Data extracts:

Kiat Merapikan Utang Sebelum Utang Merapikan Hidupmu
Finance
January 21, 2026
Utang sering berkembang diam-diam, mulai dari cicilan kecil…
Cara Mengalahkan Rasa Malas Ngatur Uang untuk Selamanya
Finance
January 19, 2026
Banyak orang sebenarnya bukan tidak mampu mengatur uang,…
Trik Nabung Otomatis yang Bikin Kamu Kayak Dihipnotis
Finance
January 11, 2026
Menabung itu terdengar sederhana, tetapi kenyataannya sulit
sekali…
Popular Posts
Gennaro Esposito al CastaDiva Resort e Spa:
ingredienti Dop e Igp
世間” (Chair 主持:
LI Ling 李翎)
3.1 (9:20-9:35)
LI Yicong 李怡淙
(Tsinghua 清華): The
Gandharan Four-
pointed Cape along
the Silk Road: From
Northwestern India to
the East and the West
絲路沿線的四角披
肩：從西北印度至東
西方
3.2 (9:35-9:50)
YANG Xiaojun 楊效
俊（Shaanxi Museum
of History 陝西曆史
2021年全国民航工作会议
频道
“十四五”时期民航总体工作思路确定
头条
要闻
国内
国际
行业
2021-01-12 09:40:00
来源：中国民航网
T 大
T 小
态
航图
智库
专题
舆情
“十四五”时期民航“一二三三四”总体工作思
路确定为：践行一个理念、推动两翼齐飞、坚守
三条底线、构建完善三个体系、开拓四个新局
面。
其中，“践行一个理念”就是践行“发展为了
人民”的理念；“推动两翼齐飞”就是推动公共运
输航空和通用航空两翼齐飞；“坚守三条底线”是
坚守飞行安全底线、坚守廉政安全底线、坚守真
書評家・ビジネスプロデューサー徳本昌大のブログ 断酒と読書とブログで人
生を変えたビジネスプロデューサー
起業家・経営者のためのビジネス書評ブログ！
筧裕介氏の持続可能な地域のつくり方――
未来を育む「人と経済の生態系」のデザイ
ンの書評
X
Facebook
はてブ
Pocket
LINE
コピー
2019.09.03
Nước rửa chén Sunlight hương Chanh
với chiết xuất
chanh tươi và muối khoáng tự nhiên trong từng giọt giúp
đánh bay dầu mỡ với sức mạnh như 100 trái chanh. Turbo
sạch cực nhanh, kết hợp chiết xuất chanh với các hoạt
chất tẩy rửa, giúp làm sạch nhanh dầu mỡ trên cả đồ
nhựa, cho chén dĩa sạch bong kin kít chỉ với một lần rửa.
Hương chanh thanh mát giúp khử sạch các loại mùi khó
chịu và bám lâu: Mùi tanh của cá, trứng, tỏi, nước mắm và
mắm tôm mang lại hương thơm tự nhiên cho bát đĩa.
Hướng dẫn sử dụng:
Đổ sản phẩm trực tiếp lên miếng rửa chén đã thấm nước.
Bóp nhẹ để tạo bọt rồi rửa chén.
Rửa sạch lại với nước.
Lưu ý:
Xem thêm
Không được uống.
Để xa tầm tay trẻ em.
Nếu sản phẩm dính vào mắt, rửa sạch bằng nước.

Required action: Can you write out every line of the listing above, keeping each character as it appears?

Response to the exercise:
Kiat Merapikan Utang Sebelum Utang Merapikan Hidupmu
Finance
January 21, 2026
Utang sering berkembang diam-diam, mulai dari cicilan kecil…
Cara Mengalahkan Rasa Malas Ngatur Uang untuk Selamanya
Finance
January 19, 2026
Banyak orang sebenarnya bukan tidak mampu mengatur uang,…
Trik Nabung Otomatis yang Bikin Kamu Kayak Dihipnotis
Finance
January 11, 2026
Menabung itu terdengar sederhana, tetapi kenyataannya sulit
sekali…
Popular Posts
Gennaro Esposito al CastaDiva Resort e Spa:
ingredienti Dop e Igp
世間” (Chair 主持:
LI Ling 李翎)
3.1 (9:20-9:35)
LI Yicong 李怡淙
(Tsinghua 清華): The
Gandharan Four-
pointed Cape along
the Silk Road: From
Northwestern India to
the East and the West
絲路沿線的四角披
肩：從西北印度至東
西方
3.2 (9:35-9:50)
YANG Xiaojun 楊效
俊（Shaanxi Museum
of History 陝西曆史
2021年全国民航工作会议
频道
“十四五”时期民航总体工作思路确定
头条
要闻
国内
国际
行业
2021-01-12 09:40:00
来源：中国民航网
T 大
T 小
态
航图
智库
专题
舆情
“十四五”时期民航“一二三三四”总体工作思
路确定为：践行一个理念、推动两翼齐飞、坚守
三条底线、构建完善三个体系、开拓四个新局
面。
其中，“践行一个理念”就是践行“发展为了
人民”的理念；“推动两翼齐飞”就是推动公共运
输航空和通用航空两翼齐飞；“坚守三条底线”是
坚守飞行安全底线、坚守廉政安全底线、坚守真
書評家・ビジネスプロデューサー徳本昌大のブログ 断酒と読書とブログで人
生を変えたビジネスプロデューサー
起業家・経営者のためのビジネス書評ブログ！
筧裕介氏の持続可能な地域のつくり方――
未来を育む「人と経済の生態系」のデザイ
ンの書評
X
Facebook
はてブ
Pocket
LINE
コピー
2019.09.03
Nước rửa chén Sunlight hương Chanh
với chiết xuất
chanh tươi và muối khoáng tự nhiên trong từng giọt giúp
đánh bay dầu mỡ với sức mạnh như 100 trái chanh. Turbo
sạch cực nhanh, kết hợp chiết xuất chanh với các hoạt
chất tẩy rửa, giúp làm sạch nhanh dầu mỡ trên cả đồ
nhựa, cho chén dĩa sạch bong kin kít chỉ với một lần rửa.
Hương chanh thanh mát giúp khử sạch các loại mùi khó
chịu và bám lâu: Mùi tanh của cá, trứng, tỏi, nước mắm và
mắm tôm mang lại hương thơm tự nhiên cho bát đĩa.
Hướng dẫn sử dụng:
Đổ sản phẩm trực tiếp lên miếng rửa chén đã thấm nước.
Bóp nhẹ để tạo bọt rồi rửa chén.
Rửa sạch lại với nước.
Lưu ý:
Xem thêm
Không được uống.
Để xa tầm tay trẻ em.
Nếu sản phẩm dính vào mắt, rửa sạch bằng nước.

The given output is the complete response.